**Exercise prompt:**
Using the HS management passage below, give short answers:
1. Which other surgical specialties does it list as able to manage complex HS lesions?
2. What kind of surgery do dermatology departments in public health systems often prioritize in their operative schedules?
3. Who promotes the prospective national registry it mentions?

**Source passage:**
'''

The future of HS management is therefore oriented toward cautious optimism with the development of new pharmacologic therapies. At the same time, it highlights the need not to overlook surgical treatment and even to improve existing surgical techniques. Although many hospitals in Spain now have dedicated HS clinics, not all dermatologists who oversee these units possess the surgical expertise required to perform HS surgery, nor have they established the necessary collaborations with other surgical specialties—such as general surgery, colorectal surgery, plastic surgery, gynecology, or urology—which are equipped to manage complex lesions or those located in anatomical areas where dermatologic surgeons may lack sufficient operative capability to offer an optimal outcome. Furthermore, in public health systems, dermatology departments often prioritize oncologic surgery in their operative schedules, to the detriment of conditions such as HS, which is less urgent and not typically included on surgical waiting lists. To effectively undertake the surgical management of HS, it is preferable for the same dermatologist to oversee timing and scheduling, prepare the patient with appropriate medical therapy, and determine the most suitable moment for surgery. Ideally, any referral center should have an agile and motivated medical–surgical committee10 capable of evaluating patients comprehensively and committing to identifying the most appropriate therapeutic approach at each stage.

In conclusion, we must not overlook the profound change brought by having approved treatments for HS, even though their efficacy remains limited. Although the concept of a “window of opportunity” is appealing, it requires reliable markers of disease progression and drugs that—through prospective clinical trials—demonstrate an ability to halt that progression. In the meantime, prospective national registries, such as the one promoted by the Spanish HS Working Group,11 can generate robust long-term data on disease progression. These registries will ultimately be far more valuable than retrospective “real-world” studies of lower methodological quality. Of note, the importance of surgical management, which remains indispensable, as well as the need to address comorbidities—many of which act as triggers and aggravating factors in HS.

'''

**Provided data:**
'''

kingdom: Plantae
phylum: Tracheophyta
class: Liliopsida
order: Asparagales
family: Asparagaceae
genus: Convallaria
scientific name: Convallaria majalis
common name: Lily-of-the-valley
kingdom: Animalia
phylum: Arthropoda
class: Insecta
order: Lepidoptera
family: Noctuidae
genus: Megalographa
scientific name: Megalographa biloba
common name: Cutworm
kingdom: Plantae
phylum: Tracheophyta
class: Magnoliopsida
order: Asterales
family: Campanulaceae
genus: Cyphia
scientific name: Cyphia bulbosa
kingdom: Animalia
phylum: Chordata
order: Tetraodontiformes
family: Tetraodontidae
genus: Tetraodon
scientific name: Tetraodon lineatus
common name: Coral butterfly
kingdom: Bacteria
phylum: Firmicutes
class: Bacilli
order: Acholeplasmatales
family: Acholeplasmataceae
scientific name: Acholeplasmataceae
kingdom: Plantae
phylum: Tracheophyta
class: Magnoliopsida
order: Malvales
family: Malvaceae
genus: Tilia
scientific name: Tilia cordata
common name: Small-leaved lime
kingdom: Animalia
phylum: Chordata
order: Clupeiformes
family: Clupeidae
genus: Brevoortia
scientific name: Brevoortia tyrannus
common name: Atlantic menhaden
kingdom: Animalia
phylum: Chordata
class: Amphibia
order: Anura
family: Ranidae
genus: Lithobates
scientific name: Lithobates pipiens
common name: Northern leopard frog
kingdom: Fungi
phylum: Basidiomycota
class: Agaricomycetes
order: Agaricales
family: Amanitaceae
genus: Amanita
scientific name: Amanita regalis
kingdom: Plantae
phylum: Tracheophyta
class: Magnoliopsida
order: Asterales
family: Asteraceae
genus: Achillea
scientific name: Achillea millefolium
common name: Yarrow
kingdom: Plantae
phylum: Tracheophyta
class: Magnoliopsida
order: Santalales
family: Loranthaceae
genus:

'''

**Answer to the exercise:**
1. General surgery, colorectal surgery, plastic surgery, gynecology, and urology.
2. Oncologic surgery.
3. The Spanish HS Working Group.